0 and 11, the vibration phases of the bending modes of branches 9 and 10 are in phase, and the vibration phases of the bending modes of branch 11 are opposite to those of branches 9 and 10. This situation is shown in FIG. In FIG. 3, the solid line indicates the bending mode of branches 9 and 10, and the dotted line indicates the bending mode of branch 1.
1 is shown. It can be seen from FIG. 3 that the bottom part 13 of the slit has a large extent and forms a vibration node. Examples of supporting the vibrator of the present invention are shown in FIGS. 4A, B, and C. A is an example in which the bottom of the slit is fixed to two stems with solder, adhesive, etc.
B is an example in which the lower surface of the slit bottom is fixed to a support such as a package cage, and C is an example in which the side surface of the slit bottom is fixed. FIG. 5 shows another embodiment of the present invention, in which there is only one slit, and the operation is almost the same as that of the previous embodiment. As explained above, the effects of the present invention are that the vibrator can be easily supported, the area of the support part can be increased to provide strong support, and the energy loss from the support part can be extremely small.
The vibrator has a large Q value and has excellent impact resistance. In addition, in this invention, the vibrator material is not limited to crystal, but also other piezoelectric materials,
It goes without saying that materials such as lithium tantalate can also be used.
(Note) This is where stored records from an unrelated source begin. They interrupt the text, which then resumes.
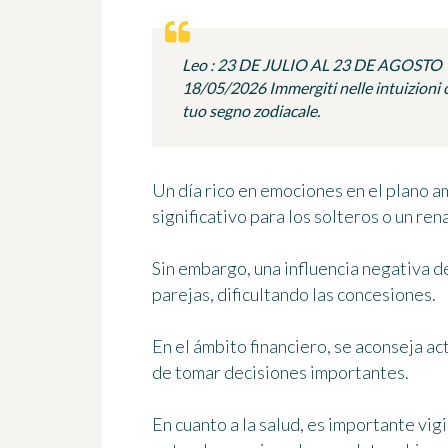
Leo : 23 DE JULIO AL 23 DE AGOSTO
18/05/2026 Immergiti nelle intuizioni c
tuo segno zodiacale.
Un día rico en emociones en el plano a
significativo para los solteros o un ren
Sin embargo, una influencia negativa 
parejas, dificultando las concesiones.
En el ámbito financiero, se aconseja ac
de tomar decisiones importantes.
En cuanto a la salud, es importante vigi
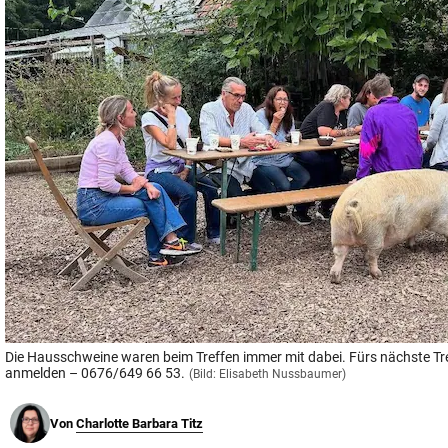
© Krone Multimedia GmbH & Co KG 2026
Muthgasse 2, 1190 Wien
Die Hausschweine waren beim Treffen immer mit dabei. Fürs nächste Tr
anmelden – 0676/649 66 53.
(Bild: Elisabeth Nussbaumer)
Von
Charlotte Barbara Titz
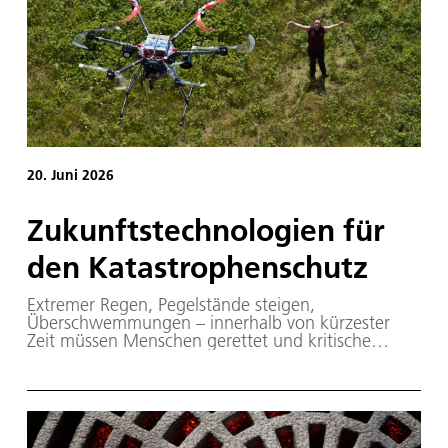
20. Juni 2026
Zukunftstechnologien für
den Katastrophenschutz
Extremer Regen, Pegelstände steigen,
Überschwemmungen – innerhalb von kürzester
Zeit müssen Menschen gerettet und kritische
Infrastrukturen gesichert werden. Wie kann das
gelingen, wenn auch Energie-, Kommunikations-
und Verkehrssysteme von der Katastrophe
betroffen sind? Wer koordiniert dann die
Einsatzkräfte und stellt Lageinformationen bereit?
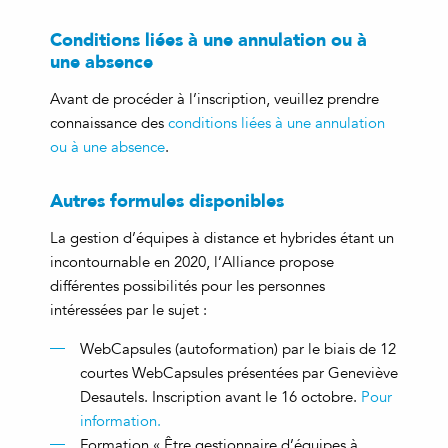
Conditions liées à une annulation ou à
une absence
Avant de procéder à l’inscription, veuillez prendre
connaissance des
conditions liées à une annulation
ou à une absence
.
Autres formules disponibles
La gestion d’équipes à distance et hybrides étant un
incontournable en 2020, l’Alliance propose
différentes possibilités pour les personnes
intéressées par le sujet :
WebCapsules (autoformation) par le biais de 12
courtes WebCapsules présentées par Geneviève
Desautels. Inscription avant le 16 octobre.
Pour
information.
Formation « Être gestionnaire d’équipes à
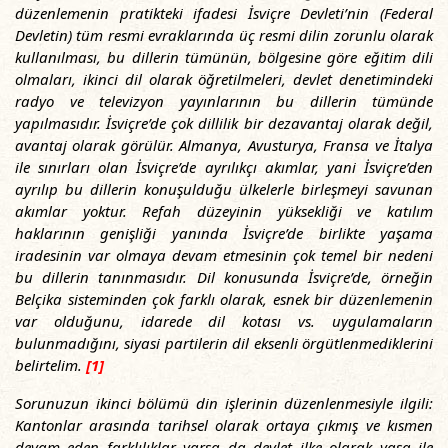
düzenlemenin pratikteki ifadesi İsviçre Devleti’nin (Federal
Devletin) tüm resmi evraklarında üç resmi dilin zorunlu olarak
kullanılması, bu dillerin tümünün, bölgesine göre eğitim dili
olmaları, ikinci dil olarak öğretilmeleri, devlet denetimindeki
radyo ve televizyon yayınlarının bu dillerin tümünde
yapılmasıdır. İsviçre’de çok dillilik bir dezavantaj olarak değil,
avantaj olarak görülür. Almanya, Avusturya, Fransa ve İtalya
ile sınırları olan İsviçre’de ayrılıkçı akımlar, yani İsviçre’den
ayrılıp bu dillerin konuşulduğu ülkelerle birleşmeyi savunan
akımlar yoktur. Refah düzeyinin yüksekliği ve katılım
haklarının genişliği yanında İsviçre’de birlikte yaşama
iradesinin var olmaya devam etmesinin çok temel bir nedeni
bu dillerin tanınmasıdır. Dil konusunda İsviçre’de, örneğin
Belçika sisteminden çok farklı olarak, esnek bir düzenlemenin
var olduğunu, idarede dil kotası vs. uygulamaların
bulunmadığını, siyasi partilerin dil eksenli örgütlenmediklerini
belirtelim.
[1]
Sorunuzun ikinci bölümü din işlerinin düzenlenmesiyle ilgili:
Kantonlar arasında tarihsel olarak ortaya çıkmış ve kısmen
devam eden farklılıklar varsa da devlet ilke olarak yasa ile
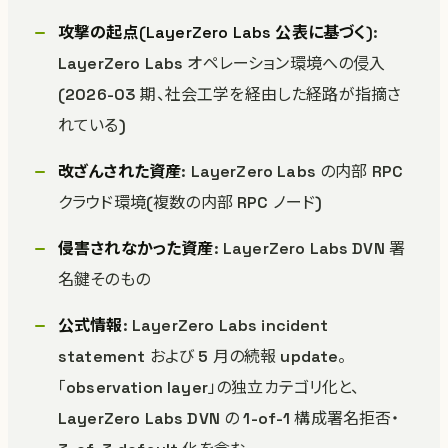
攻撃の起点(LayerZero Labs 公表に基づく)
:
LayerZero Labs オペレーション環境への侵入
(2026-03 期、社会工学を経由した経路が指摘さ
れている)
改ざんされた資産
: LayerZero Labs の内部 RPC
クラウド環境(複数の内部 RPC ノード)
侵害されなかった資産
: LayerZero Labs DVN 署
名鍵そのもの
公式情報
: LayerZero Labs incident
statement および 5 月の続報 update。
「observation layer」の独立カテゴリ化と、
LayerZero Labs DVN の 1-of-1 構成署名拒否・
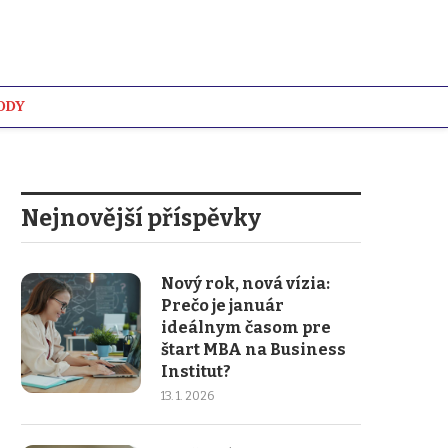
ODY
WIKI
Nejnovější příspěvky
Nový rok, nová vízia:
Prečo je január
ideálnym časom pre
štart MBA na Business
Institut?
13. 1. 2026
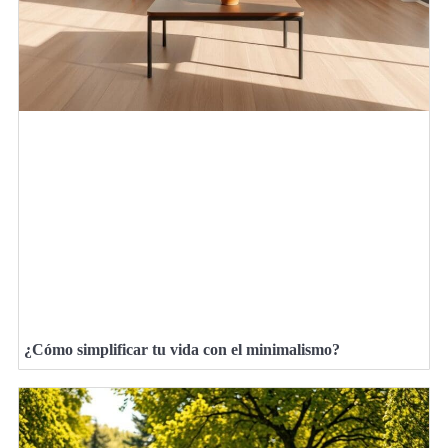
¿Cómo simplificar tu vida con el minimalismo?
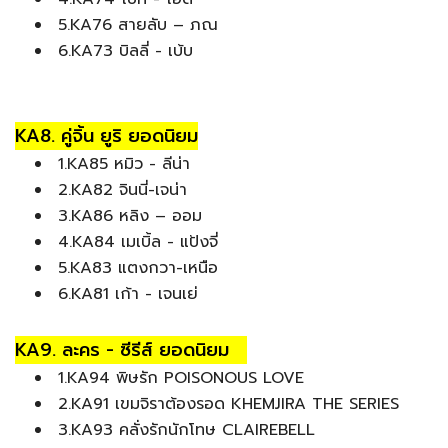
5.KA76 สายลับ – ภณ
6.KA73 บิลลี่ - เบ้บ
KA8. คู่จิ้น ยูริ ยอดนิยม
1.KA85 หมิว - ลีน่า
2.KA82 จินนี่-เจน่า
3.KA86 หลิง – ออม
4.KA84 เมเบิ้ล - แป้งจี่
5.KA83 แตงกวา-เหนือ
6.KA81 เก้า - เจนเย่
KA9. ละคร - ซีรีส์ ยอดนิยม
1.KA94 พิษรัก POISONOUS LOVE
2.KA91 เขมจิราต้องรอด KHEMJIRA THE SERIES
3.KA93 คลั่งรักนักโทษ CLAIREBELL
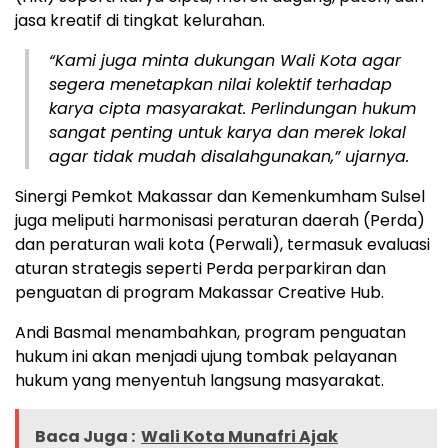
jasa kreatif di tingkat kelurahan.
“Kami juga minta dukungan Wali Kota agar
segera menetapkan nilai kolektif terhadap
karya cipta masyarakat. Perlindungan hukum
sangat penting untuk karya dan merek lokal
agar tidak mudah disalahgunakan,” ujarnya.
Sinergi Pemkot Makassar dan Kemenkumham Sulsel
juga meliputi harmonisasi peraturan daerah (Perda)
dan peraturan wali kota (Perwali), termasuk evaluasi
aturan strategis seperti Perda perparkiran dan
penguatan di program Makassar Creative Hub.
Andi Basmal menambahkan, program penguatan
hukum ini akan menjadi ujung tombak pelayanan
hukum yang menyentuh langsung masyarakat.
Baca Juga :
Wali Kota Munafri Ajak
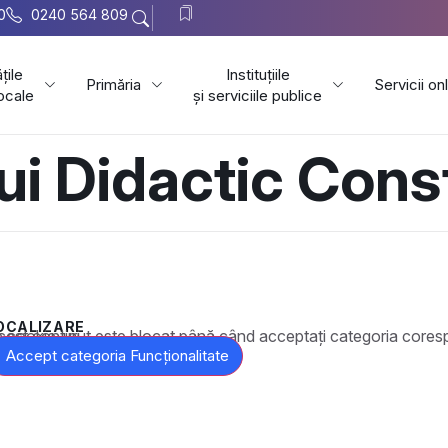
0
0240 564 809
țile
Instituțiile
Primăria
Servicii on
locale
și serviciile publice
ui Didactic Cons
OCALIZARE
t este blocat până când acceptați categoria corespunzătoare de cookie-uri.
Accept categoria Funcționalitate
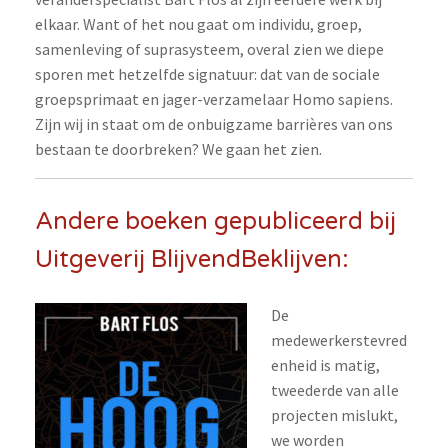
elkaar. Want of het nou gaat om individu, groep,
samenleving of suprasysteem, overal zien we diepe
sporen met hetzelfde signatuur: dat van de sociale
groepsprimaat en jager-verzamelaar Homo sapiens.
Zijn wij in staat om de onbuigzame barrières van ons
bestaan te doorbreken? We gaan het zien.
Andere boeken gepubliceerd bij
Uitgeverij BlijvendBeklijven:
De
medewerkerstevred
enheid is matig,
tweederde van alle
projecten mislukt,
we worden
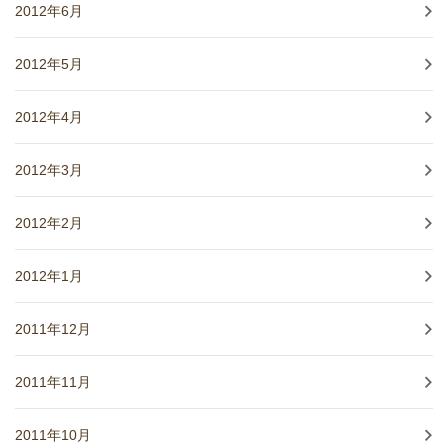
2012年6月
2012年5月
2012年4月
2012年3月
2012年2月
2012年1月
2011年12月
2011年11月
2011年10月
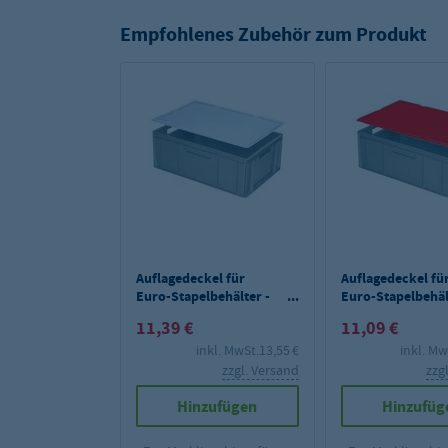
Empfohlenes Zubehör zum Produkt
Auflagedeckel für
Auflagedeckel fü
Euro-Stapelbehälter -
Euro-Stapelbehäl
weiß
rot
11,39 €
11,09 €
inkl. MwSt.
13,55 €
inkl. Mw
zzgl. Versand
zzg
Hinzufügen
Hinzufüg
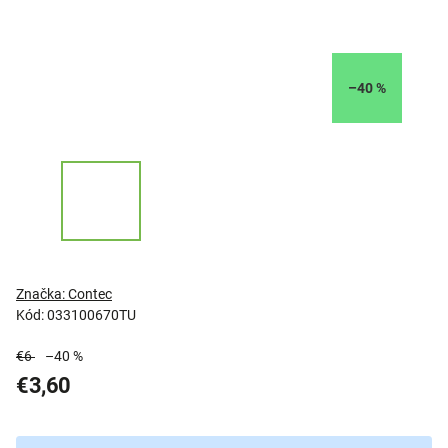
–40 %
Značka:
Contec
Kód:
033100670TU
€6
–40 %
€3,60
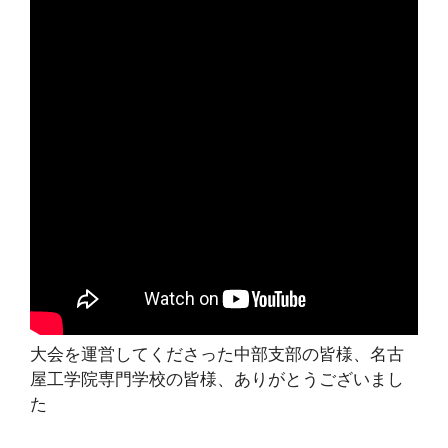
大会を運営してくださった中部支部の皆様、名古
屋工学院専門学校の皆様、ありがとうございまし
た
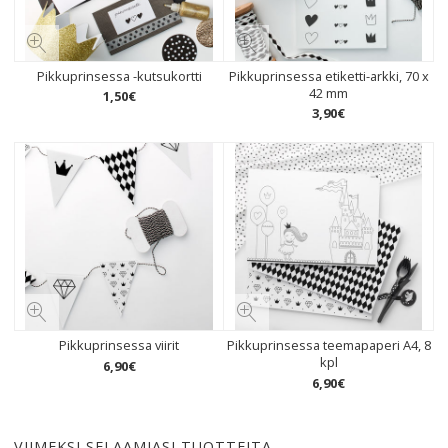
Pikkuprinsessa -kutsukortti
Pikkuprinsessa etiketti-arkki, 70 x
42 mm
1
,
50
€
3
,
90
€
Pikkuprinsessa viirit
Pikkuprinsessa teemapaperi A4, 8
kpl
6
,
90
€
6
,
90
€
VIIMEKSI SELAAMIASI TUOTTEITA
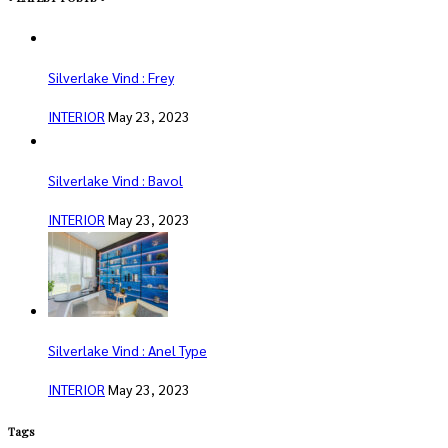
Silverlake Vind : Frey
INTERIOR
May 23, 2023
Silverlake Vind : Bavol
INTERIOR
May 23, 2023
Silverlake Vind : Anel Type
INTERIOR
May 23, 2023
Tags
[Brief explanation of drawings]

1A and 1B are schematic explanatory diagrams of vibration modes of a conventional rectangular thickness-shear oscillator, FIG. 2 is a perspective view of the oscillator of the present invention, and FIG. 3 is a bending mode characteristic diagram of the oscillator shown in FIG. 4A, B, and C are cross-sectional views and perspective views illustrating the supported state of a vibrator showing an embodiment of the present invention, and FIG. 5 is a perspective view showing another embodiment of the present invention. 6... Crystal plate, 7, 8... Slit, 12...
electrode.

Claims (1)

[Scope of utility model registration request] A rectangular piezoelectric crystal thin plate having a uniform thickness has two slits of equal size parallel to the long sides of the thin plate, and three slits opening toward the short sides of the thin plate. In a vibrator having branches, the width dimensions of the two outer branches among the three branches are the same, metal thin film electrodes are provided on the upper and lower surfaces of the central branch of the three branches; A thickness-shear oscillator characterized in that the branches vibrate with thickness-shear vibration and bending vibration, and the two outer branches vibrate with bending vibration in opposite phase to the bending vibration of the central branch.